Letters To The Editor


May 11, 2004

Oust Rumsfeld to show we take abuse seriously

The torture of Iraqi prisoners reminded me of one of the major premises in the military: The chain of command is critical to transmit directions and maintain discipline. Inherent in this idea is the understanding that superiors take responsibility for what occurs below them ("Refusing to quit, Rumsfeld takes blame for abuse," May 8).

Secretary of Defense Donald H. Rumsfeld is ultimately responsible for the Pentagon's mistakes, and removing him would show how seriously America takes this issue.

Laura Gillis


There are two explanations for the terrible torture of Iraqi prisoners in our military jails: One is that the torturers had orders from their superiors to conduct the torturing. The other is that the Department of Defense is out of control and immediate remedies must be undertaken.

Either explanation requires the firing of the man at the top: Secretary of Defense Donald H. Rumsfeld.

Mary J. Eichelman


Ultimate responsibility for the policies that permitted prisoner abuse and torture to take place in Iraq and elsewhere lies with Secretary of Defense Donald H. Rumsfeld.

By refusing Iraqi detainees the protections of the Geneva Conventions and allowing private contractors to conduct interrogations, Mr. Rumsfeld opened the door to just such abuses.

Mr. Rumsfeld should resign or be fired, and then let the administration begin to try to salvage our country's ravaged reputation in the world.

Katherine B. Schuetz


Frenzy over abuses for partisan purpose

The pictures from Abu Ghraib prison are disgusting. The punishment for those involved should be swift and severe. But just as abhorrent as these photos is the frenzy with which certain liberal media organizations and political partisans have used the abuses in their single-minded effort to bash President Bush and Secretary of Defense Donald H. Rumsfeld. Democratic presidential candidate John Kerry's comments are particularly noxious ("Refusing to quit, Rumseld takes blame for abuse," May 8).

There is no doubt that American soldiers and their commanding officers need to be punished for blatant violations of the Geneva Conventions as well as basic decency. But this incident falls far short of meriting the resignation or dismissal of Mr. Rumsfeld or impugning the overall integrity of the U.S. military.

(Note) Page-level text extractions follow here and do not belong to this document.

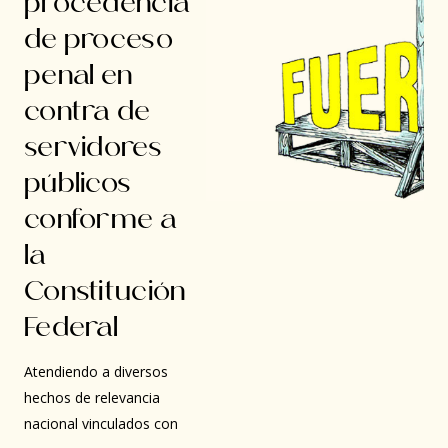
procedencia
de proceso
penal en
contra de
servidores
públicos
conforme a
la
Constitución
Federal
Atendiendo a diversos
hechos de relevancia
nacional vinculados con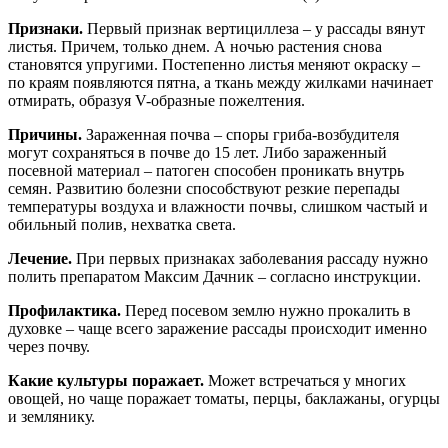
Признаки.
Первый признак вертициллеза – у рассады вянут
листья. Причем, только днем. А ночью растения снова
становятся упругими. Постепенно листья меняют окраску –
по краям появляются пятна, а ткань между жилками начинает
отмирать, образуя V-образные пожелтения.
Причины.
Зараженная почва – споры гриба-возбудителя
могут сохраняться в почве до 15 лет. Либо зараженный
посевной материал – патоген способен проникать внутрь
семян. Развитию болезни способствуют резкие перепады
температуры воздуха и влажности почвы, слишком частый и
обильный полив, нехватка света.
Лечение.
При первых признаках заболевания рассаду нужно
полить препаратом Максим Дачник – согласно инструкции.
Профилактика.
Перед посевом землю нужно прокалить в
духовке – чаще всего заражение рассады происходит именно
через почву.
Какие культуры поражает.
Может встречаться у многих
овощей, но чаще поражает томаты, перцы, баклажаны, огурцы
и землянику.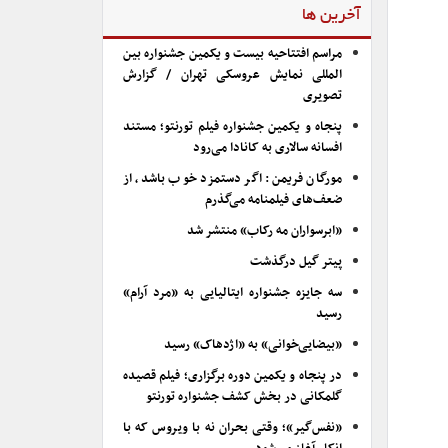
آخرین ها
مراسم افتتاحیه بیست و یکمین جشنواره بین
المللی نمایش عروسکی تهران / گزارش
تصویری
پنجاه و یکمین جشنواره فیلم تورنتو؛ مستند
افسانه سالاری به کانادا می‌رود
مورگان فریمن: اگر دستمزد خوب باشد، از
ضعف‌های فیلمنامه می‌گذرم
«ابرسواران مه رکاب» منتشر شد
پیتر گیل درگذشت
سه جایزه جشنواره ایتالیایی به «مرد آرام»
رسید
«بیضایی‌خوانی» به «اژدهاک» رسید
در پنجاه و یکمین دوره برگزاری؛ فیلم قصیده
گلمکانی در بخش کشف جشنواره تورنتو
«نفس‌گیر»؛ وقتی بحران نه با ویروس که با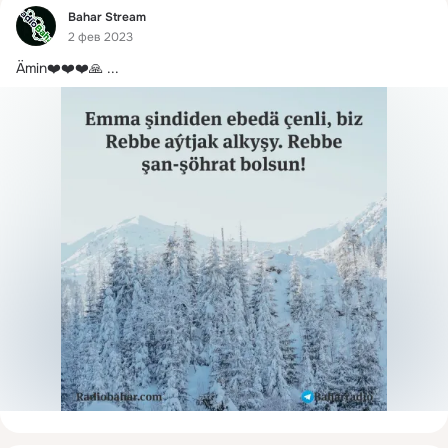
Фид
Bahar Stream
2 фев 2023
Ämin❤️❤️❤️🙏
 ...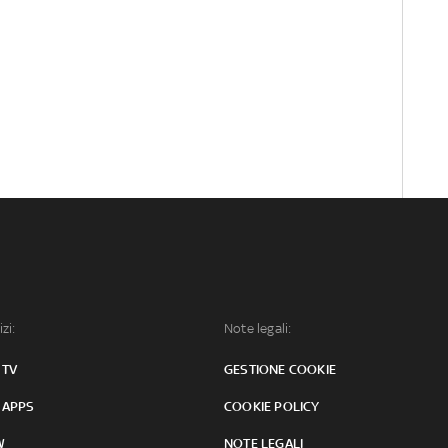
izi:
Note legali:
 TV
GESTIONE COOKIE
 APPS
COOKIE POLICY
W
NOTE LEGALI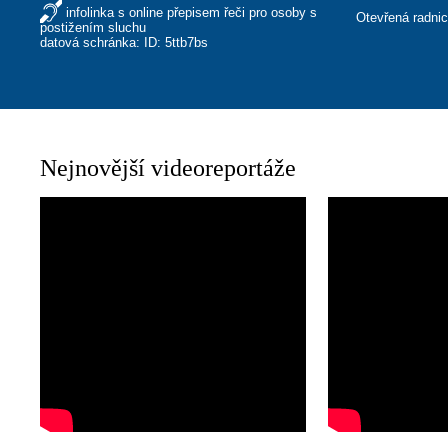
infolinka s online přepisem řeči pro osoby s
Otevřená radni
postižením sluchu
datová schránka: ID: 5ttb7bs
Nejnovější videoreportáže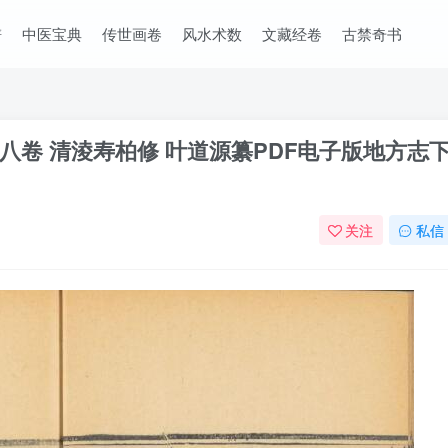
谱
中医宝典
传世画卷
风水术数
文藏经卷
古禁奇书
卷 清淩寿柏修 叶道源纂PDF电子版地方志
关注
私信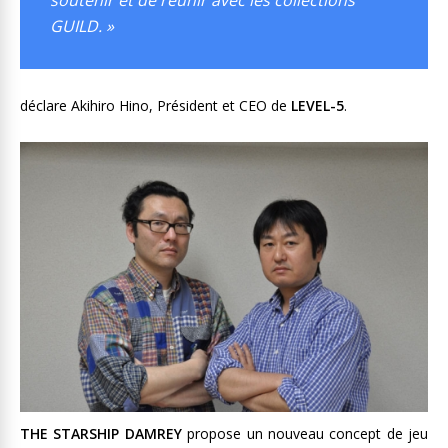
soutenir et de réunir avec les collections
GUILD. »
déclare Akihiro Hino, Président et CEO de
LEVEL-5
.
THE STARSHIP DAMREY
propose un nouveau concept de jeu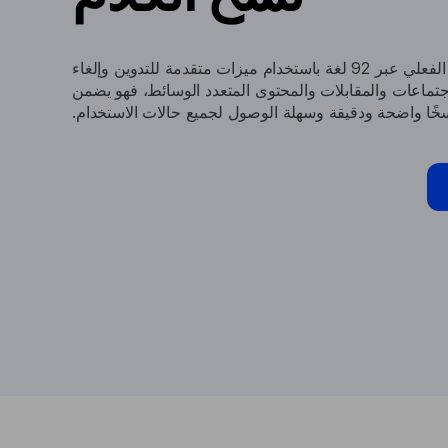
حوّل الكلام إلى نص في الوقت الفعلي عبر 92 لغة باستخدام ميزات متقدمة للتدوين وإلغاء
جتماعات والمقابلات والمحتوى المتعدد الوسائط، فهو يضمن
خًا واضحة ودقيقة وسهلة الوصول لجميع حالات الاستخدام.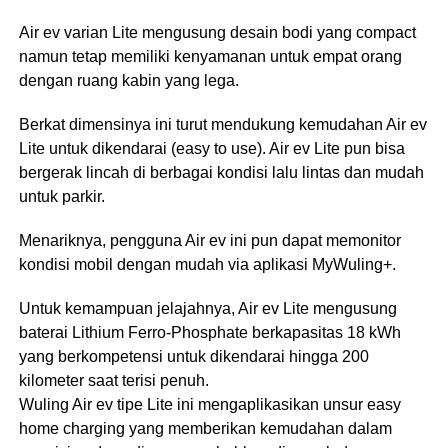
Air ev varian Lite mengusung desain bodi yang compact
namun tetap memiliki kenyamanan untuk empat orang
dengan ruang kabin yang lega.
Berkat dimensinya ini turut mendukung kemudahan Air ev
Lite untuk dikendarai (easy to use). Air ev Lite pun bisa
bergerak lincah di berbagai kondisi lalu lintas dan mudah
untuk parkir.
Menariknya, pengguna Air ev ini pun dapat memonitor
kondisi mobil dengan mudah via aplikasi MyWuling+.
Untuk kemampuan jelajahnya, Air ev Lite mengusung
baterai Lithium Ferro-Phosphate berkapasitas 18 kWh
yang berkompetensi untuk dikendarai hingga 200
kilometer saat terisi penuh.
Wuling Air ev tipe Lite ini mengaplikasikan unsur easy
home charging yang memberikan kemudahan dalam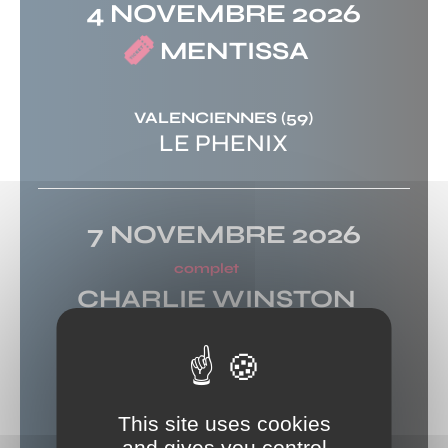
4 NOVEMBRE 2026
MENTISSA
VALENCIENNES
(59)
LE PHENIX
7 NOVEMBRE 2026
complet
CHARLIE WINSTON
SAINT MARTIN BOULOGNE
(62)
ESPACE CULTUREL
GEORGES BRASSENS
This site uses cookies
and gives you control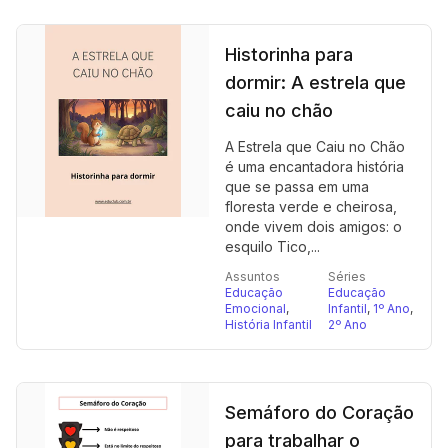
Historinha para
dormir: A estrela que
caiu no chão
A Estrela que Caiu no Chão
é uma encantadora história
que se passa em uma
floresta verde e cheirosa,
onde vivem dois amigos: o
esquilo Tico,...
Assuntos
Séries
Educação
Educação
Emocional
,
Infantil
,
1º Ano
,
História Infantil
2º Ano
Semáforo do Coração
para trabalhar o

The fact is that much of the information on the prison abuse comes from a Pentagon report detailing a two-month investigation into the activities at the prison. This demonstrates that the military was concerned about what was going on and preparing to take action to rectify it.

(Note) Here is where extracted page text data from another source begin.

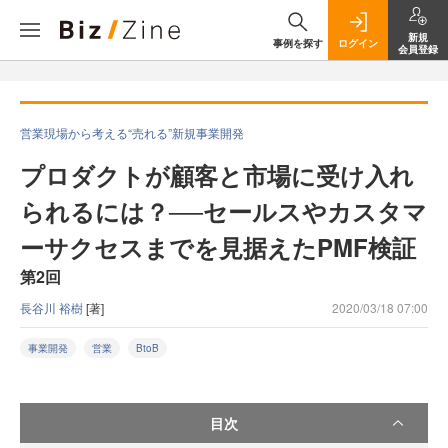
新規
事例を探す
ログイン
会員登録
営業現場から考える“売れる”新規事業開発
プロダクトが顧客と市場に受け入れ
られるには？──セールスやカスタマ
ーサクセスまでを見据えたPMF検証
第2回
長谷川 裕樹
[著]
2020/03/18 07:00
事業開発
営業
BtoB
目次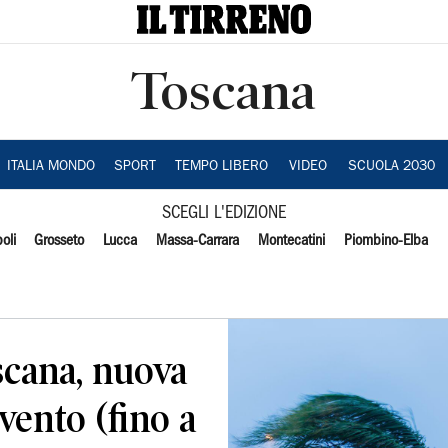
Toscana
ITALIA MONDO
SPORT
TEMPO LIBERO
VIDEO
SCUOLA 2030
SCEGLI L'EDIZIONE
oli
Grosseto
Lucca
Massa-Carrara
Montecatini
Piombino-Elba
cana, nuova
 vento (fino a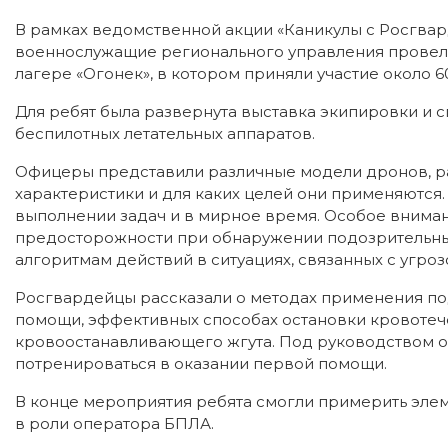
В рамках ведомственной акции «Каникулы с Росгвар
военнослужащие регионального управления провел
лагере «Огонек», в котором приняли участие около 6
Для ребят была развернута выставка экипировки и 
беспилотных летательных аппаратов.
Офицеры представили различные модели дронов, ра
характеристики и для каких целей они применяются.
выполнении задач и в мирное время. Особое внима
предосторожности при обнаружении подозрительных 
алгоритмам действий в ситуациях, связанных с угроз
Росгвардейцы рассказали о методах применения по
помощи, эффективных способах остановки кровоте
кровоостанавливающего жгута. Под руководством 
потренироваться в оказании первой помощи.
В конце мероприятия ребята смогли примерить эле
в роли оператора БПЛА.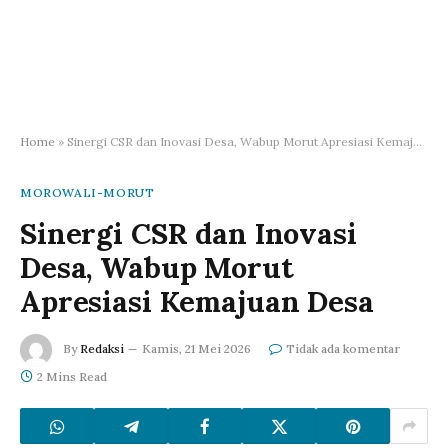
Home
»
Sinergi CSR dan Inovasi Desa, Wabup Morut Apresiasi Kemajuan Desa
MOROWALI-MORUT
Sinergi CSR dan Inovasi
Desa, Wabup Morut
Apresiasi Kemajuan Desa
By
Redaksi
Kamis, 21 Mei 2026
Tidak ada komentar
2 Mins Read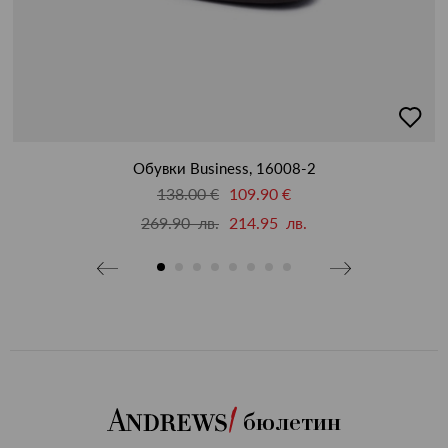
бави
добав
в
бими
люби
Обувки Business, 16008-2
138.00 €
109.90 €
269.90 лв.
214.95 лв.
бюлетин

And the outrage of various Arab governments is disingenuous and strains credibility. The horrors of torture inflicted by Saddam Hussein and other despots in the region have received scant attention from those same officials.

And lastly, the outrage expressed in Western media over the Abu Ghraib photos is much louder than that expressed over the photos of the charred, dismembered bodies of four Americans hanging from a bridge in Iraq and other incidents where kidnapped Western noncombatants have been videotaped while being threatened with torture and murder.

Scott Appelbaum


President must take full responsibility

It is not sufficient for Secretary of Defense Donald H. Rumsfeld to resign. When the Supreme Court delivered the presidency to George W. Bush, it came with the bonus title of commander in chief. As such, he holds ultimate responsibility ("Refusing to quit, Rumsfeld takes blame for abuse," May 8).

Impeachment is the logical - and just - course.

Lauren Goodsmith


Terror is appalling, not charges of abuse

I am not appalled, as so many people are, at the alleged embarrassment of Iraqi prisoners. It is absolutely imperative that we wring out every last bit of intelligence information that we can get from these detainees.

What appalls me is the killing of nearly 3,000 American citizens. And you can rest assured that the toll in the next terrorist attack will be a lot worse.

Rick Bajackson


Systematic training could prevent abuse

It is well known that the human rights of prisoners are often violated by those who are supposed to guard them. Such things occur all over the world, whether the prisons are military or are part of a country's corrections system.

Research has shown that average people are capable of being cruel and demeaning toward others when some are made guards and some are in custody.

It doesn't take "a few bad apples" or bizarre circumstances for disrespectful treatment and abuses of prisoners to occur. Rather, the evidence suggests that there will always be a drift toward abusive treatment of prisoners unless policy-makers and administrators understand the problem and take active, systemwide steps to prevent it.